Court Opinion

ID: 9696282
Source: CourtListenerOpinion
Date Created: 2023-08-25 18:43:38.659024+00
Date Added: 2024-06-11T18:20:20.659113
License: Public Domain

Horney, J.,
filed the following dissenting opinion.
It may be likely that in a proper case Torcaso v. Watkins, 367 U. S. 488 (1961), might require a holding that Article 36 of the Maryland Declaration of Rights, making belief in the existence of God one of the tests of competency to serve as a juror, is unconstitutional, but, in my opinion, that question is not before us in this case.
While the appellant, a follower of the Dalai Dama and an adherent of the Buddhist faith which does not teach belief in the existence of God or a Supreme Being, moved to dismiss the indictment because the grand jury was not legally constituted, and likewise challenged the petit jury as a whole on the theory that it (like the grand jury) had been selected in accordance with the requirement of Article 36, supra, the record fails to show a violation of his constitutional rights.
It is true, as the record discloses, that the lower court presumed, for the purpose of ruling on both motions, that all members of the jury panel (both grand and petit) had been selected in accordance with the constitutional requirement, i.e., that the jurors believe in God, but that did not relieve the appellant, who claimed he had thereby been injuriously affected, from showing how, as to him or any other nonbeliever, the attacked declaration of right was unconstitutional. Not only is the record devoid of proof that residents of Cecil County, who were voters and taxpayers and otherwise qualified, had been systematically excluded as jurors because they were nonbelievers, but which is more significant, there was no proof that a juror had been excluded as a nonbeliever at the term of court in which the appellant was indicted and tried. Nor was it shown that a prospective juror had ever been queried as to whether he or she believed in God or that those who were drawn as grand jurors and those who were selected as petit jurors were ever required *138to declare their belief in God before they were sworn as such jurors. Furthermore, because he deemed it unnecessary and useless to do so, the appellant did not inquire of any petit juror on voir dire whether he or she was a believer or nonbeliever.
To supply these deficiencies in the record, the majority took “judicial notice of the fact that it is and for many years has been a widespread practice in this State, not only for grand and petit jurors to be questioned as to their belief in God as a part of their oath, but also for prospective jurors to be so questioned, orally or in written interrogations, before their names are placed on the jury lists, and that any person who does not state his belief in God is excluded.” Aside from the circumstance that it is questionable whether an appellate court can take judicial notice of facts as to which there was no proof whatever, and regardless of what the practice is elsewhere, it has not been, nor is it now, the common practice in the Second Judicial Circuit, composed of Cecil and the other four counties that are m-Choptankia,1 either to inquire whether prospective jurors believe in God before their names (represented by numbered marbles) are put in the jury ballot box2 or to thereafter require a juror to declare his or her belief in the existence of God as a part of the oath they take as grand or petit jurors.3 Rather, it is the practice, as the lower court clearly indicated, to assume that a juror is a believer in the absence of information to the contrary.
To reiterate, other than the presumption that the grand and petit jurors had been selected in accordance with law, there is not an iota of proof that the constitutional rights of the appel*139lant were in fact violated. It is therefore inconceivable to me how or why a constitutional question can be decided in vacuo when the rule is that an ordinary question of law cannot be reviewed in the absence of facts to support the decision. See Newark Trust Co. v. Trimble, 215 Md. 502, 138 A. 2d 919 (1958).
In my opinion the decision of an important constitutional question such as this ought not to be based on a presumed factual situation of which there was no proof.
I would affirm on this point.
In any event the decision of the majority should not apply restrospectively. And I agree that the voluntariness of the appellant’s statement to the police was properly submitted to the jury.

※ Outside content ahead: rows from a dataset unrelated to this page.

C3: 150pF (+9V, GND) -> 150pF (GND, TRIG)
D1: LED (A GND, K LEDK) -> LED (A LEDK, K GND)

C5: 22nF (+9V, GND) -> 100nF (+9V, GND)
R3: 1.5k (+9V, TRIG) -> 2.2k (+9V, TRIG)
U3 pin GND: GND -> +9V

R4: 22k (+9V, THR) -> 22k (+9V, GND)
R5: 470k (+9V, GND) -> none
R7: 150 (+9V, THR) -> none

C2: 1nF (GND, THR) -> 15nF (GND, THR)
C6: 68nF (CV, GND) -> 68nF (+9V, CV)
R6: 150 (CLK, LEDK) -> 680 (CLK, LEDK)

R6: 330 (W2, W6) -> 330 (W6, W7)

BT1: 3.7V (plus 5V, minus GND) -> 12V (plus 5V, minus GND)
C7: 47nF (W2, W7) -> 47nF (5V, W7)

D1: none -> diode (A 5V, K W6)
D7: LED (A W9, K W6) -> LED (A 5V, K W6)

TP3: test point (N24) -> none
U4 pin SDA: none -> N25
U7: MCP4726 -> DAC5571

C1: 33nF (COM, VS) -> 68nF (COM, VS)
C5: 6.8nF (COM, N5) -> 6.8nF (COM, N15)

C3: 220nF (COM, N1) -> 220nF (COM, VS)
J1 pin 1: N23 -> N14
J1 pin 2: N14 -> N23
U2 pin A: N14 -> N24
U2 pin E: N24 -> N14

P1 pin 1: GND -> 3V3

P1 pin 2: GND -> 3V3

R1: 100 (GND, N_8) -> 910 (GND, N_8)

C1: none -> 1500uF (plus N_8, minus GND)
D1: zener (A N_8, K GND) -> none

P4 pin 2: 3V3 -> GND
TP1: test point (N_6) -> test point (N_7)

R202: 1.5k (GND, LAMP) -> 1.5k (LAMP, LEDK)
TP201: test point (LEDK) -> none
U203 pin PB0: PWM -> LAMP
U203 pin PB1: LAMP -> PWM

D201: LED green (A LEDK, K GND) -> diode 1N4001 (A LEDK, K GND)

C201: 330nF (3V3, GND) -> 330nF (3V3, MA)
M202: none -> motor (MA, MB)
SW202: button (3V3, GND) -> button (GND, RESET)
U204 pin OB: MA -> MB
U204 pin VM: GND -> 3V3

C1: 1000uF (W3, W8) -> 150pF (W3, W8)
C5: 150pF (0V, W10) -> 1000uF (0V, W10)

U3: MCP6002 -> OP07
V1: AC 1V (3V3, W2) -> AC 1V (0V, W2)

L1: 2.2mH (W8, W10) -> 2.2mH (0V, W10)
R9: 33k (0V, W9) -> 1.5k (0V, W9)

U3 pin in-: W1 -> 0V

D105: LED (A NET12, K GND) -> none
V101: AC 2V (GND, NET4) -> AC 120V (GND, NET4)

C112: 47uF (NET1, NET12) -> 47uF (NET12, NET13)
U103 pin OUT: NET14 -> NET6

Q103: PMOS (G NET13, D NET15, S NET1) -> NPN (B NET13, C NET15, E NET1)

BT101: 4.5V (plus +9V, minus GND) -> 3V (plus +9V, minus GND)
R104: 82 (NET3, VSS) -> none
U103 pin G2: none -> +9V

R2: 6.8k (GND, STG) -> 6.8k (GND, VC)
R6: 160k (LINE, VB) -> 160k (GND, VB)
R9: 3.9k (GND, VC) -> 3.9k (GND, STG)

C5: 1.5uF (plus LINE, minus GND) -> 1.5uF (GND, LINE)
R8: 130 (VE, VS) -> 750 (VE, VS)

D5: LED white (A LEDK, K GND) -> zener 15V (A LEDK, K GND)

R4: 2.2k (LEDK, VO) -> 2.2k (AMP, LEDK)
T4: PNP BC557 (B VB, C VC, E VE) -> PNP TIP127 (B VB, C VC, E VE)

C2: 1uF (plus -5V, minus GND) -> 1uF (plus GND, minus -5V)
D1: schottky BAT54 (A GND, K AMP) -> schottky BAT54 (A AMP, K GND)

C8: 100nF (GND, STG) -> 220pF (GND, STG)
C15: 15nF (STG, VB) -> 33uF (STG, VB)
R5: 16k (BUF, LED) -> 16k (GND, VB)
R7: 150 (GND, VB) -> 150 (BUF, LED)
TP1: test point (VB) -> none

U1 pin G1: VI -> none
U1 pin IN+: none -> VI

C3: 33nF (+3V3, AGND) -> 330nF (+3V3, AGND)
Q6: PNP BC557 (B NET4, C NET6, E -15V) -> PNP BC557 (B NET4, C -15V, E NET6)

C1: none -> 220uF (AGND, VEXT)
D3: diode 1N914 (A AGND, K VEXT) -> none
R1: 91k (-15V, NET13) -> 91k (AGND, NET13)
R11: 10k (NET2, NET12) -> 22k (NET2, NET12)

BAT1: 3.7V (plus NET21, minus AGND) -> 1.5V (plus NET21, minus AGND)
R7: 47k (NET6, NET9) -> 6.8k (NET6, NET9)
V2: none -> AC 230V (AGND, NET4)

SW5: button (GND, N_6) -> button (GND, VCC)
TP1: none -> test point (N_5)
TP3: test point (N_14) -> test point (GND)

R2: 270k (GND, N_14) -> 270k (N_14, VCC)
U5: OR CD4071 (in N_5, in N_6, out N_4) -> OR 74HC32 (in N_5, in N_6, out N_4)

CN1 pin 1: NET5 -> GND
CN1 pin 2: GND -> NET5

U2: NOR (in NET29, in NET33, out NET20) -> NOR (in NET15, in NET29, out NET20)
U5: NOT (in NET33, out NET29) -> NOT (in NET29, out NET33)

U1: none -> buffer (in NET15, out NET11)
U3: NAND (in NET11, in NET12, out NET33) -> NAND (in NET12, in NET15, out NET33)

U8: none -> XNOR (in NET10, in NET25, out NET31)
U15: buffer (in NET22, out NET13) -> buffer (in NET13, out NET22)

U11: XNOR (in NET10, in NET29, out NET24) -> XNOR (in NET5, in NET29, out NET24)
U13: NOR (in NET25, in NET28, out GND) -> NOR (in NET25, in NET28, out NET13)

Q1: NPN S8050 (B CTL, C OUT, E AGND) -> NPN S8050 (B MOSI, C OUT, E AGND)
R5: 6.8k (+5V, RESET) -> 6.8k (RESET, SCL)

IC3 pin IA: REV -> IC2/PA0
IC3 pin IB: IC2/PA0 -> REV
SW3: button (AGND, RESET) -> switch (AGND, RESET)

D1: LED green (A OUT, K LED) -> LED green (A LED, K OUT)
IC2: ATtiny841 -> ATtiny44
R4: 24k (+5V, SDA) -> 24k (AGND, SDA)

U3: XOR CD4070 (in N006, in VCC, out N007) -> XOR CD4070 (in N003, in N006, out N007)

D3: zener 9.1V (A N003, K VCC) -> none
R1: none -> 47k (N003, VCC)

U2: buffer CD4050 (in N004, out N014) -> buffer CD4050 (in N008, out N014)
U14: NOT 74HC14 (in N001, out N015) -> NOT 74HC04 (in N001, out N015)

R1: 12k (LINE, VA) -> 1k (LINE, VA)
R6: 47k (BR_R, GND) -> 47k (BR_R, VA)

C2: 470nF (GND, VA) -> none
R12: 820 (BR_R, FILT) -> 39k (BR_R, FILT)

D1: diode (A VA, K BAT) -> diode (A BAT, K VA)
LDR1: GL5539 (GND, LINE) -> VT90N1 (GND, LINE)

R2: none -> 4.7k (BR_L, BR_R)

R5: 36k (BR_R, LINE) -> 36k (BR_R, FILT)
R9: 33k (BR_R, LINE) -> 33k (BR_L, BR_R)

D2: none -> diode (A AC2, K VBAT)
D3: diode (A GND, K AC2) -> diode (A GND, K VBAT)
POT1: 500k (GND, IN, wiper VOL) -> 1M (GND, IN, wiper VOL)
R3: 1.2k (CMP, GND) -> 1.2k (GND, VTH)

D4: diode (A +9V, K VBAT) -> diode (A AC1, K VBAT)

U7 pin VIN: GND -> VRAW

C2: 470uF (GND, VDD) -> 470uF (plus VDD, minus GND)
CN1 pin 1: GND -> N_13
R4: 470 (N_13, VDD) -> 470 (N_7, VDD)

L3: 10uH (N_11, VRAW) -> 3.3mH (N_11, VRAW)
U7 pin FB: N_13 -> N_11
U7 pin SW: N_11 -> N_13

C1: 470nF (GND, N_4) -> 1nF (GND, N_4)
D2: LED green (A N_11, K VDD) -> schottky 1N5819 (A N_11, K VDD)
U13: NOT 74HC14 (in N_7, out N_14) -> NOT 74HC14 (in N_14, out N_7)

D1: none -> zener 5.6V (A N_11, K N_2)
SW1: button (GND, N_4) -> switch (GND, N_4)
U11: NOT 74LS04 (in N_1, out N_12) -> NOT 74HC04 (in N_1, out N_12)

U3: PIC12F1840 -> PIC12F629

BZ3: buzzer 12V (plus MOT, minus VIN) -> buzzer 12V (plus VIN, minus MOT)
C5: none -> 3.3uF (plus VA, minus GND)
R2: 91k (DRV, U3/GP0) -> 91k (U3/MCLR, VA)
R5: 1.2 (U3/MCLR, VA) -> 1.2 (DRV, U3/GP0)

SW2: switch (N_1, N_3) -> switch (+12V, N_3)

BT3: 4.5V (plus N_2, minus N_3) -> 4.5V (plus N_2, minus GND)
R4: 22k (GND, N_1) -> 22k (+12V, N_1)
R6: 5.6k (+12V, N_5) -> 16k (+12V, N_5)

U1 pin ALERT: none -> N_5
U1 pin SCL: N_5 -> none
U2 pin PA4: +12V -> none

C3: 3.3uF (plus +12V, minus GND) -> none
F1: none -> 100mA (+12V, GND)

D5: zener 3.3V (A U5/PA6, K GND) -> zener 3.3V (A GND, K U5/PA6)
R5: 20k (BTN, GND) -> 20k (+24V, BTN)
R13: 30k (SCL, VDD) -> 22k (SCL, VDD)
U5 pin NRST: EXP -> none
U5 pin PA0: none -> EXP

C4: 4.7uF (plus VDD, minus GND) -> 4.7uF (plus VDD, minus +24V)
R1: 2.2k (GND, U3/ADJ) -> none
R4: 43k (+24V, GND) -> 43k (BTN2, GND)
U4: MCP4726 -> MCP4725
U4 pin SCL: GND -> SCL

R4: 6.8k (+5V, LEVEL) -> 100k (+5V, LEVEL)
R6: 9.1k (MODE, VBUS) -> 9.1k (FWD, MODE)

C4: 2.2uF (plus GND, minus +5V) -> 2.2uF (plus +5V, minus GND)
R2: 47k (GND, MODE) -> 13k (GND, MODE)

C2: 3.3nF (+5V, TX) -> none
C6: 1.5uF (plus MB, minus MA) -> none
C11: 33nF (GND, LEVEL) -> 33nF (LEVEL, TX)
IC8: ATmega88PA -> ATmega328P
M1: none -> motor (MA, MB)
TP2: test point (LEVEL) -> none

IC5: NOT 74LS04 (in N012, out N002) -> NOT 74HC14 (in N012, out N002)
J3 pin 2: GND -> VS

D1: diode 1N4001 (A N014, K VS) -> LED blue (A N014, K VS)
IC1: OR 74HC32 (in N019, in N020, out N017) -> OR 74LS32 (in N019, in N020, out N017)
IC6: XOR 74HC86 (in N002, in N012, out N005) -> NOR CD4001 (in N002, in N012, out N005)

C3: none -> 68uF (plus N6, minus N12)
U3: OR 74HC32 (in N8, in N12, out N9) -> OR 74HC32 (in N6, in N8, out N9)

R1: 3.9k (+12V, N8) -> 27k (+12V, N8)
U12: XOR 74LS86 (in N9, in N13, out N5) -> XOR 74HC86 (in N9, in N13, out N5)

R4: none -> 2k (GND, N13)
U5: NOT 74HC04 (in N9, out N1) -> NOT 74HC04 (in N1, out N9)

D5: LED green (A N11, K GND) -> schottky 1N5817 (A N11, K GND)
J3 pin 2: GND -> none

. This (or the north side) of the Choptank River. No inquiry was made as to what the practice is in the four southern counties that are frowj-Choptankia.

. The jury as a whole is drawn from lists of taxpayers and registered voters by the judge with the aid of the clerk in the presence of the sheriff and the lawyers who are usually also present when the jury is drawn.

. While a judge, in charging the grand jury, may on occasion call their attention to the constitutional requirement and its effect, and both the grand and petit jurors always take the oath “in.the presence of Almighty God,” the oath they take does not require a declaration of belief in the existence of God as is the case with respect to the oath of office.